Complexity: managing your own Kubernetes cluster can be demanding, especially when you need redundancy and high availability
Ray is very sensitive to the Python version and its library version. There are multiple moving parts in this setup. For instance, if we are running the code from a notebook, we will have the Python version used in the notebook kernel and the Ray version installed in the notebook, but also the Python and Ray version installed in the Ray Cluster. They all need to be the same down to the minor version.
Costly data transfers: depending on your cloud provider, you might be charged for egress data transfers. This makes it more expensive to move data between different cloud providers.

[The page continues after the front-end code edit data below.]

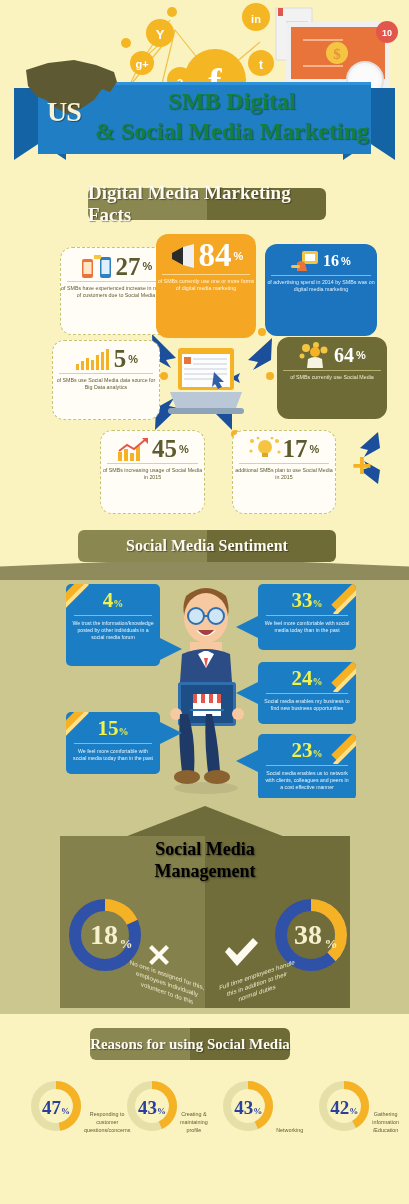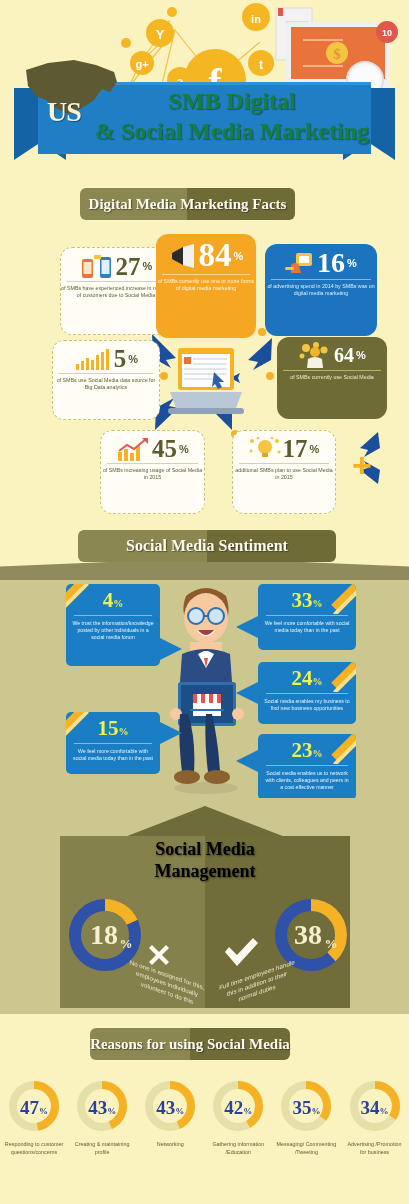--- a/index.html
+++ b/index.html
@@ -36,21 +36,21 @@
   .sect-bar {
     position: absolute; height: 32px; border-radius: 6px;
     background: linear-gradient(90deg,#8a8750 0%, #8a8750 50%, #6e6b36 50%, #6e6b36 100%);
     color: #fdfaf0; font-family: "Liberation Serif", serif; font-weight: bold;
     display: flex; align-items: center; justify-content: center;
     text-shadow: 1px 1px 1px rgba(0,0,0,.4);
   }
 
   
   .facts { position: absolute; top: 182px; left: 0; width: 409px; height: 340px; }
-  .bar-facts { top: 6px; left: 80px; width: 215px; font-size: 15px; }
+  .bar-facts { top: 6px; left: 88px; width: 238px; font-size: 19px; }
 
   .card { position: absolute; }
   .card .pct { font-family: "Liberation Serif", serif; font-weight: bold; line-height: 1; }
   .card .desc { font-size: 5.3px; line-height: 7.3px; text-align: center; }
   .card .rule { height:1px; margin: 2px 6px 3px 6px; }
 
   .card-dashed {
     background: #fffdf5; border: 1.4px dashed #c8c36e; border-radius: 12px;
   }
   .card-dashed .pct { color: #5c5a2e; }
@@ -73,21 +73,21 @@
   .card-olive .rule { background: #b6b26d; }
 
   .row-top { display: flex; align-items: center; justify-content: center; gap: 2px; padding-top: 5px; }
   .sym { font-size: 11px; font-weight: bold; }
 
   .c27 { left: 60px; top: 65px; width: 112px; height: 88px; }
   .c27 .pct { font-size: 25px; }
   .c84 { left: 156px; top: 52px; width: 100px; height: 104px; }
   .c84 .pct { font-size: 33px; }
   .c16 { left: 265px; top: 62px; width: 112px; height: 92px; }
-  .c16 .pct { font-size: 28px; }
+  .c16 .pct { font-size: 16px; }
   .c5  { left: 52px; top: 158px; width: 108px; height: 80px; }
   .c5 .pct { font-size: 25px; }
   .c64 { left: 277px; top: 155px; width: 110px; height: 82px; }
   .c64 .pct { font-size: 20px; }
   .c45 { left: 100px; top: 248px; width: 105px; height: 84px; }
   .c45 .pct { font-size: 25px; }
   .c17 { left: 232px; top: 248px; width: 104px; height: 84px; }
   .c17 .pct { font-size: 25px; }
 
   .laptop { position: absolute; left: 168px; top: 164px; width: 76px; height: 72px; }
@@ -142,21 +142,21 @@
   .chk-mark { position:absolute; left: 222px; top: 138px; width: 38px; height: 34px; }
   .mg-txt-l { position: absolute; left: 128px; top: 172px; width: 78px; color:#e9e6c8; font-size:6.2px;
      line-height: 9px; text-align:center; transform: skewY(19deg); }
   .mg-txt-r { position: absolute; left: 218px; top: 172px; width: 78px; color:#e9e6c8; font-size:6.2px;
      line-height: 9px; text-align:center; transform: skewY(-19deg); }
 
   
   .reasons { position: absolute; top: 1014px; left: 0; width: 409px; height: 190px; background:#faf3c0; }
   .bar-reasons { top: 14px; left: 90px; width: 200px; font-size: 15px; }
   .rrow { position: absolute; top: 64px; left: 0; width: 409px; display: flex; }
-  .ritem { width: 68.1px; display: flex; flex-direction: column; align-items: center; }
+  .ritem { width: 68.1px; display: flex; align-items: flex-end; margin-left: 28px; }
   .rnum { position: absolute; width: 100%; text-align: center; top: 20px;
      font-family:"Liberation Serif", serif; font-weight: bold; color: #29409c; font-size: 19px; line-height: 1; }
   .rnum small { font-size: 9px; }
   .rlabel { margin-top: 6px; font-size: 5.4px; line-height: 8px; color: #5f5d33; text-align: center; width: 62px; }
   .donutwrap { position: relative; width: 56px; height: 56px; }
 </style>
 </head>
 <body>
 
 <div class="page">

In cases when you are using Kubernetes already and either have your own GPUs or you want to use GPUs from a specialized cloud provider, this setup makes it easy to run workloads on GPUs using tools that you are already familiar with, keeping costs low (at least lower than renting GPUs from traditional cloud providers), and increasing the utilization for the GPUs.

Summary

In this blog post, we have demonstrated how to build a powerful platform for training large machine learning models at scale. This is required also when fine-tuning large open language models. By leveraging Kubernetes, Kubeflow, and Ray, we have created a hybrid Kubernetes cluster that provides a flexible, scalable, and cost-effective solution for ML training. We have provided step-by-step instructions for setting up the platform and discussed the benefits of each technology. By following the steps outlined in this blog post, you can build your own LLM training platform that is optimized for both cost and performance.